Ascension Day is as good a day as the next if not better to talk about string theory, mostly because I don’t really understand either one of them. But I do have an idea, if not the foggiest, at least foggy enough to confuse us both.

Brian Greene, the string theorist, is talking about science, of all things, as a metaphor. We churchers have been in the metaphor business all along, so we might at least give him an ear, even if few scientists ever much gave us one. He writes about the universe as “elegant.” If Genesis be correct, that’s pretty much what God thought about it all along.

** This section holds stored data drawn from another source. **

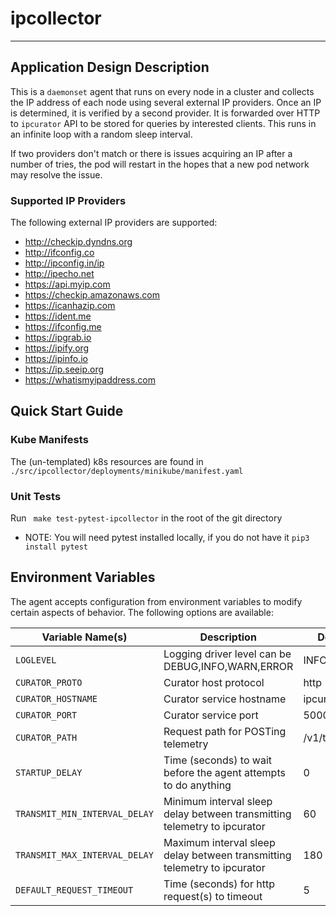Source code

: # ipcollector

---

## Application Design Description

This is a `daemonset` agent that runs on every node in a cluster and collects the IP address of each node using several external IP providers. Once an IP is determined, it is verified by a second provider. It is forwarded over HTTP to `ipcurator` API to be stored for queries by interested clients. This runs in an infinite loop with a random sleep interval.

If two providers don't match or there is issues acquiring an IP after a number of tries, the pod will restart in the hopes that a new pod network may resolve the issue.

### Supported IP Providers

The following external IP providers are supported:

* http://checkip.dyndns.org
* http://ifconfig.co
* http://ipconfig.in/ip
* http://ipecho.net
* https://api.myip.com
* https://checkip.amazonaws.com
* https://icanhazip.com
* https://ident.me
* https://ifconfig.me
* https://ipgrab.io
* https://ipify.org
* https://ipinfo.io
* https://ip.seeip.org
* https://whatismyipaddress.com

## Quick Start Guide

### Kube Manifests

The (un-templated) k8s resources are found in `./src/ipcollector/deployments/minikube/manifest.yaml`

### Unit Tests

Run ` make test-pytest-ipcollector` in the root of the git directory

* NOTE: You will need pytest installed locally, if you do not have it `pip3 install pytest`

## Environment Variables 

The agent accepts configuration from environment variables to modify certain aspects of behavior. The following
options are available:

| Variable Name(s) | Description | Default |
| ---|---|---|
|`LOGLEVEL`|Logging driver level can be DEBUG,INFO,WARN,ERROR |INFO|
|`CURATOR_PROTO`|Curator host protocol|http|
|`CURATOR_HOSTNAME`|Curator service hostname|ipcurator|
|`CURATOR_PORT`|Curator service port|5000|
|`CURATOR_PATH`|Request path for POSTing telemetry|/v1/telemetry|
|`STARTUP_DELAY`|Time (seconds) to wait before the agent attempts to do anything|0|
|`TRANSMIT_MIN_INTERVAL_DELAY`|Minimum interval sleep delay between transmitting telemetry to ipcurator|60|
|`TRANSMIT_MAX_INTERVAL_DELAY`|Maximum interval sleep delay between transmitting telemetry to ipcurator|180|
|`DEFAULT_REQUEST_TIMEOUT`|Time (seconds) for http request(s) to timeout|5|
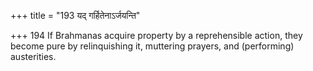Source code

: +++
title = "193 यद् गर्हितेनाऽर्जयन्ति"

+++
194	If Brahmanas acquire property by a reprehensible action, they become pure by relinquishing it, muttering prayers, and (performing) austerities.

Heaven, back when Jesus was in the flesh, was always “up.” That’s, of course, when we only had the three dimensions — up, down, and around — as about the only notion of space (which, remember, is now known as space-time) anybody could even think about, let alone understand. Now, the stringers suggest we might really have as many as eleven dimensions to fret over and maybe even a parallel universe “out” there. If so, that puts a whole new perspective on the Ascension, like, which way did he really go?

Well, that he went is what’s important, for he said his going was the condition for our getting the Spirit, and there wasn’t enough room for the both of them. We need the Spirit, he said, to get enough chutzpah to become a church, which we haven’t done all that well so far, and also to add the necessary dimension so we could have that puzzling doctrine. Trinity is really God’s business, anyway, even if we don’t understand that, either, and if that’s the way God chooses, it’s elegant enough for me.

Come to think about it, what if there’d been eleven dimensions back in Jesus’ space-time instead of only three? Whatever, just a thought to string this out a bit.

May 4, 2005

Word

John Evangelist, the writer, said that the Word became flesh, full of grace and truth. Toni Morrison, the writer, said that it is language that makes us human.

Even though it took a few centuries, the DNA people finally caught on. They take their intriguing double helices and make up a language with only four letters of the alphabet. It’s this word, they say, that when parsed a certain way for each of us becomes flesh, ours, and for a fringe benefit, makes us human. Further, and probably much to the chagrin of some, they now even claim that DNA shows us there’s no such thing as race.

Sure hope they leave sex alone, or else there won’t be anything left for us to make a fuss over. Like John suggested, we churchers would finally have to get on with the business of letting some light into the world through grace and truth and justice and love.

It might even please Jesus if we’d just leave sex to the fig leaves of our imaginations.